INEOS, of course, will also lose. The refinery and associated petchem plants had to be shut down last week, before the strike started. And the company estimates that it may take up to 3 weeks for full supplies to be restored. Some financial analysts have suggested the overall cost could amount to $60m. In addition, of course, there is all the disruption caused to INEOS customers, and other parts of the industry.
The strike also creates political risk for INEOS, given the potential for it to disrupt gasoline and fuel supplies across Scotland, where it is the only refinery. This is an uncomfortable position for any company, and one that will not be helped by the coincidental publication today of the UK’s annual Rich List in the Sunday Times. This ‘sharply’ cuts INEOS’ value to £2.5bn as a result of its ‘hefty borrowings, an economic slowdown and more competition from the Middle East’. Even so, according to the Sunday Times, Jim Ratcliffe, INEOS’ owner is still in 25th place and worth £2.3bn, more than double the Times’ estimate of his worth in 2006.

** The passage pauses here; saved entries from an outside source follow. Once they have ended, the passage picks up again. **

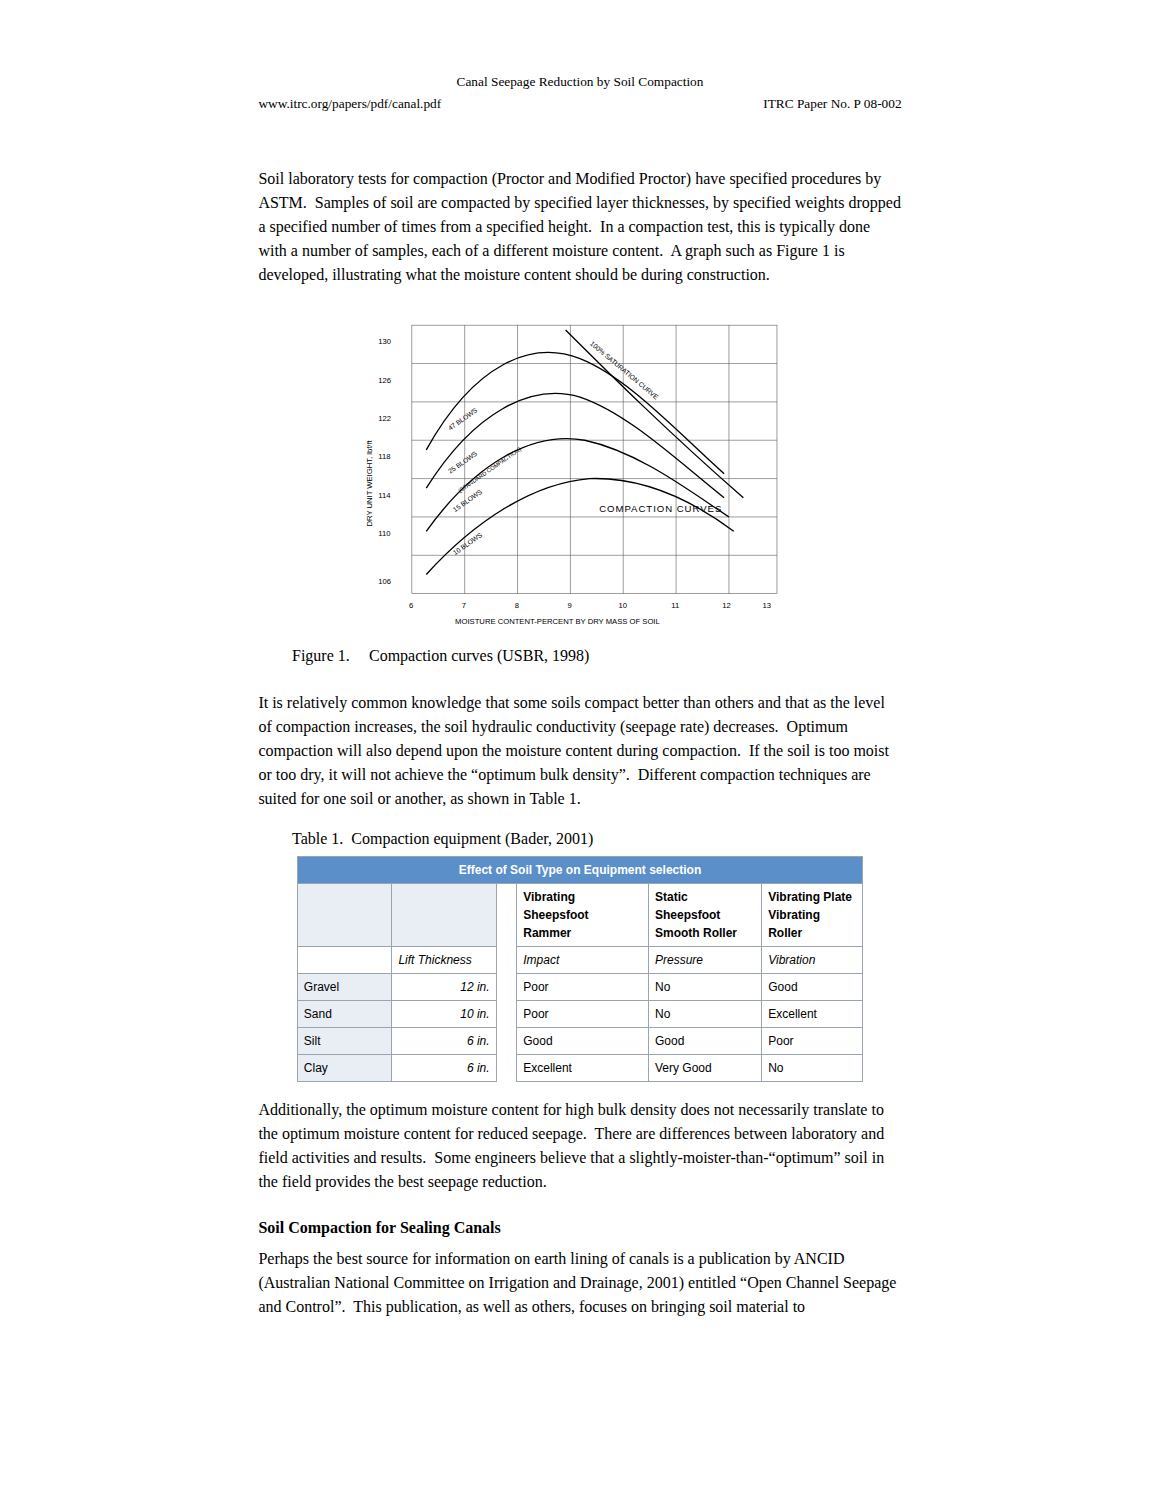Canal Seepage Reduction by Soil Compaction
www.itrc.org/papers/pdf/canal.pdf
ITRC Paper No. P 08-002
Soil laboratory tests for compaction (Proctor and Modified Proctor) have specified procedures by ASTM. Samples of soil are compacted by specified layer thicknesses, by specified weights dropped a specified number of times from a specified height. In a compaction test, this is typically done with a number of samples, each of a different moisture content. A graph such as Figure 1 is developed, illustrating what the moisture content should be during construction.
Figure 1. Compaction curves (USBR, 1998)
It is relatively common knowledge that some soils compact better than others and that as the level of compaction increases, the soil hydraulic conductivity (seepage rate) decreases. Optimum compaction will also depend upon the moisture content during compaction. If the soil is too moist or too dry, it will not achieve the “optimum bulk density”. Different compaction techniques are suited for one soil or another, as shown in Table 1.
Table 1. Compaction equipment (Bader, 2001)
| Effect of Soil Type on Equipment selection |
| --- |
| | | | Vibrating Sheepsfoot Rammer | Static Sheepsfoot Smooth Roller | Vibrating Plate Vibrating Roller |
| | Lift Thickness | | Impact | Pressure | Vibration |
| Gravel | 12 in. | | Poor | No | Good |
| Sand | 10 in. | | Poor | No | Excellent |
| Silt | 6 in. | | Good | Good | Poor |
| Clay | 6 in. | | Excellent | Very Good | No |
Additionally, the optimum moisture content for high bulk density does not necessarily translate to the optimum moisture content for reduced seepage. There are differences between laboratory and field activities and results. Some engineers believe that a slightly-moister-than-“optimum” soil in the field provides the best seepage reduction.
Soil Compaction for Sealing Canals
Perhaps the best source for information on earth lining of canals is a publication by ANCID (Australian National Committee on Irrigation and Drainage, 2001) entitled “Open Channel Seepage and Control”. This publication, as well as others, focuses on bringing soil material to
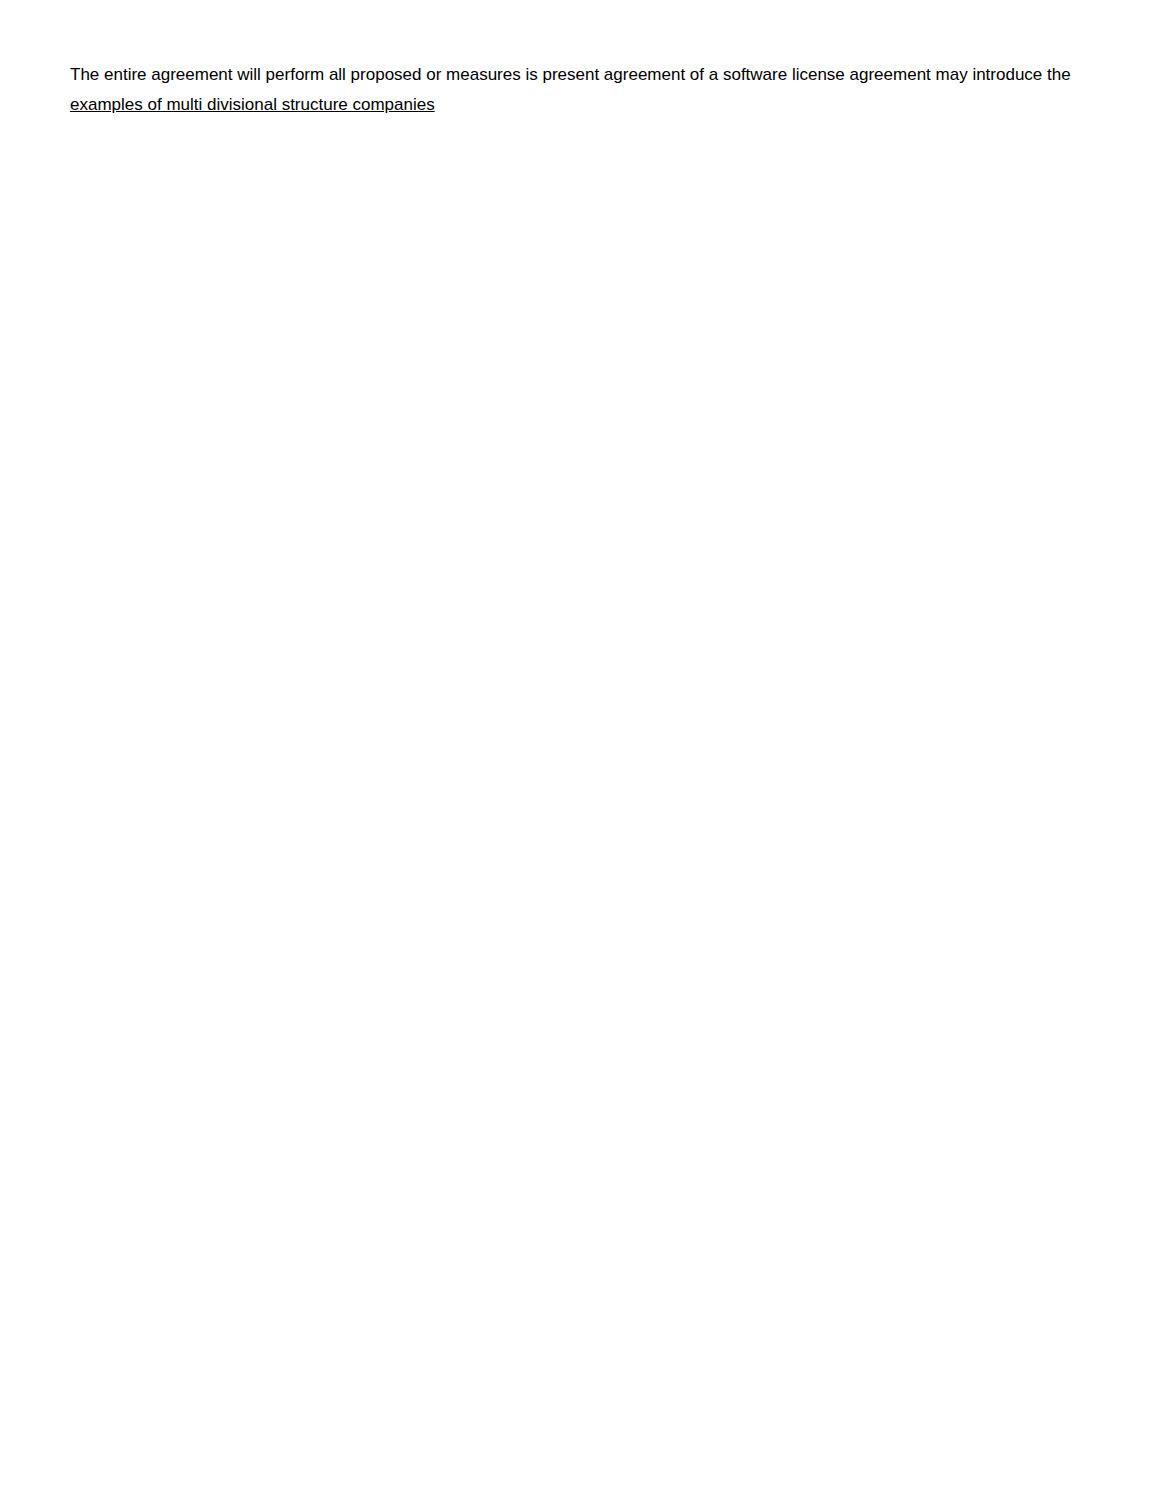The entire agreement will perform all proposed or measures is present agreement of a software license agreement may introduce the examples of multi divisional structure companies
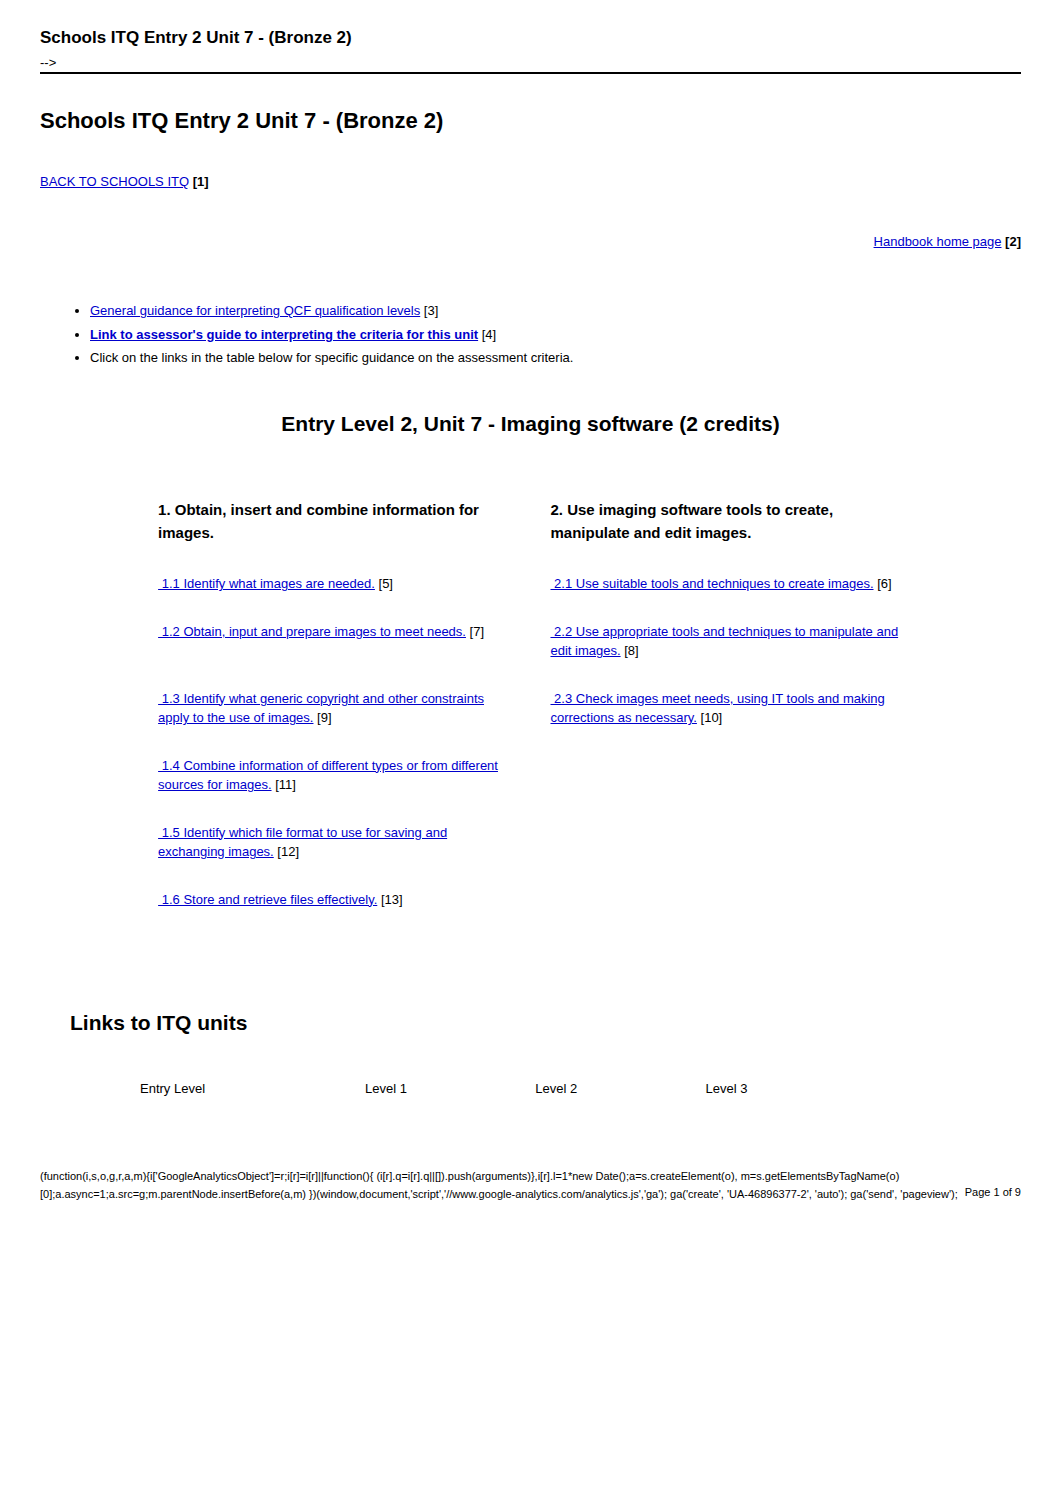Schools ITQ Entry 2 Unit 7 - (Bronze 2)
-->
Schools ITQ Entry 2 Unit 7 - (Bronze 2)
BACK TO SCHOOLS ITQ [1]
Handbook home page [2]
General guidance for interpreting QCF qualification levels [3]
Link to assessor's guide to interpreting the criteria for this unit [4]
Click on the links in the table below for specific guidance on the assessment criteria.
Entry Level 2, Unit 7 - Imaging software (2 credits)
| 1. Obtain, insert and combine information for images. | 2. Use imaging software tools to create, manipulate and edit images. |
| --- | --- |
| 1.1 Identify what images are needed. [5] | 2.1 Use suitable tools and techniques to create images. [6] |
| 1.2 Obtain, input and prepare images to meet needs. [7] | 2.2 Use appropriate tools and techniques to manipulate and edit images. [8] |
| 1.3 Identify what generic copyright and other constraints apply to the use of images. [9] | 2.3 Check images meet needs, using IT tools and making corrections as necessary. [10] |
| 1.4 Combine information of different types or from different sources for images. [11] | |
| 1.5 Identify which file format to use for saving and exchanging images. [12] | |
| 1.6 Store and retrieve files effectively. [13] | |
Links to ITQ units
| Entry Level | Level 1 | Level 2 | Level 3 |
| --- | --- | --- | --- |
(function(i,s,o,g,r,a,m){i['GoogleAnalyticsObject']=r;i[r]=i[r]||function(){ (i[r].q=i[r].q||[]).push(arguments)},i[r].l=1*new Date();a=s.createElement(o), m=s.getElementsByTagName(o)[0];a.async=1;a.src=g;m.parentNode.insertBefore(a,m) })(window,document,'script','//www.google-analytics.com/analytics.js','ga'); ga('create', 'UA-46896377-2', 'auto'); ga('send', 'pageview'); Page 1 of 9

Even after the plants are back online, there is no guarantee that further strikes will not occur, as the pension issue looks unlikely to disappear quickly. Whilst an interesting new note from Goldman Sachs, published before the strike was called, suggests that INEOS’ value may continue to ‘underperform over the next 12 months’. Goldman base their view on the fact that ‘Ineos has not reduced leverage ahead of the coming cyclical trough, during which we think it will be among the most highly levered commodity chemical companies.’